Jacques Henri Lartigue ou la chronique d’une vie

Chroniqueur inspiré de sa propre vie, Jacques Henri Lartigue a raconté celle-ci en images empreintes d’une grâce qui n’est pas vraiment l’apanage de la photographie d’aujourd’hui. Les Editions Flammarion viennent de faire paraître un petit livre (*) contenant une sélection d’images puisées au fil d’une longue existence pendant laquelle un photographe ne renoncera jamais à l’intimité tout en pratiquant l’ouverture et en maîtrisant l’espace.

© Editions Flammarion

Né dans une famille qui le dispensera pour un temps des soucis financiers, Lartigue photographie ses proches, son milieu, celui des élégantes et des mondanités. Les loisirs et les activités de plein air s’inscrivent rapidement dans son champ de vision. Photographe de l’instantanéité et de la spontanéité, Lartigue saisit très jeune et avec une impressionnante maîtrise le mouvement de la vie. Fasciné par la vitesse, il capte à Dieppe en 1913 au Grand Prix de l’Automobile Club de France une image qui reste parmi les plus étonnantes de la photographie de sport. Passionné d’aviation, il photographie les meetings des pionniers, les fous volants et leurs drôles de machines.

Grand Prix de l’Automobile Club de France ou « l’automobile déformée », photographie collée dans l’album de 1912, datée de 1913 
Photographie J. H. Lartigue © Ministère de la Culture (France), MAP-AAJHL

Ses épouses successives poseront toujours devant l’objectif de Lartigue, depuis la Belle Epoque jusqu’à la découverte de la couleur. Non content de photographier ses proches, il annote, recense, documente sa vie. Son approche est celle d’un amateur mais son oeil et sa technique sont le fait d’un expert. S’il exerce son art en privé, ses clichés du début du siècle sont d’une audace et d’une précision telles qu’ils seront pour longtemps les témoins d’une époque.

Malgré des expositions sur le sol français, les années ’30 et ’40 coïncident avec un revers de fortune. Pendant toute cette période, Lartigue, également peintre (son activité professionnelle) et écrivain (il tient un journal), n’est guère reconnu sur la scène internationale. Surnommé le « peintre des fleurs et des femmes » par la presse des années ’50, il parvient pourtant à s’affirmer grâce à sa photographie, dans laquelle son originalité véritablement s’exprime, et publie régulièrement ses images par l’entremise de l’agence Rapho.

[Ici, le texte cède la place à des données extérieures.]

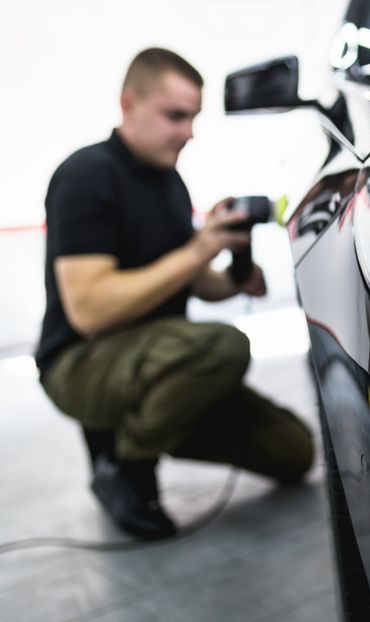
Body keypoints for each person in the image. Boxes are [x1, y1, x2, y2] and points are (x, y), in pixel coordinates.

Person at [35, 47, 314, 540]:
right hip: (81, 364)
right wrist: (197, 250)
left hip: (167, 363)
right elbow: (89, 312)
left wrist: (232, 274)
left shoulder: (170, 183)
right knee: (224, 346)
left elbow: (193, 281)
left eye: (193, 118)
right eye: (175, 116)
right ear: (129, 104)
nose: (189, 132)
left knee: (294, 451)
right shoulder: (86, 176)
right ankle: (124, 466)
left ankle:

C’est la rencontre dans les années 60 de John Szarkowski, conservateur du département photo du MOMA de New York, qui ouvre définitivement à Lartigue les portes de la notoriété. Fin 1963, le magazine Life lui consacre un portfolio dans son numéro consacré à la mort du Président Kennedy. Une première rétrospective majeure est organisée à Paris en 1975.

Portrait officiel de Valéry Giscard d’Estaing © La Documentation française. Photo Jacques Henri Lartigue

L’année précédente, en 1974, Lartigue avait réalisé le portrait officiel du nouveau Président de la République française, rompant délibérément avec les canons du genre: « Le téléphone sonne. Quelques instants plus tard, Florette revient, l’air perplexe : on lui a dit que le président voulait me parler…Le président? Quel président? Le président de quoi ? Le Président de la République française. (…) Et on me passe Valéry Giscard d’Estaing qui me demande de faire la photo officielle de son septennat…Un peu décontenancé, je lui réponds que c’est impossible, que je ne sais pas faire ce genre de chose, et que mes photos n’ont rien à voir avec le genre  » photo officielle « . Justement, affirme-t-il, c’est ce qu’il veut.»

Premier photographe français ayant fait don de son oeuvre à l’Etat (**), Lartigue a relu et consigné sa vie dans un ensemble de 126 albums. Quand il s’éteint en 1986 à l’âge de 92 ans, il laisse plus de 120 000 clichés, des milliers de pages de journal et 1500 peintures.

« Et maintenant à vous, modestes photos, de faire ce que vous pourrez – bien peu, je le sais – pour tout raconter, tout expliquer, tout faire deviner… tout, même – et surtout – ce qui ne se photographie pas » — Jacques Henri Lartigue

Ce petit livre est une jolie porte d’accès vers une oeuvre où éclate le bonheur de vivre et de photographier. Une oeuvre plus complexe qu’il n’y paraît au premier abord, celle d’un homme qui garda un regard d’enfant et qui continue de séduire par son sens de l’émerveillement.

(*) Jacques Henri Lartigue, Editions Flammarion, broché, 128 pages, 9,90€

(**) La Donation Lartigue a la responsabilité de conserver et de diffuser le fonds.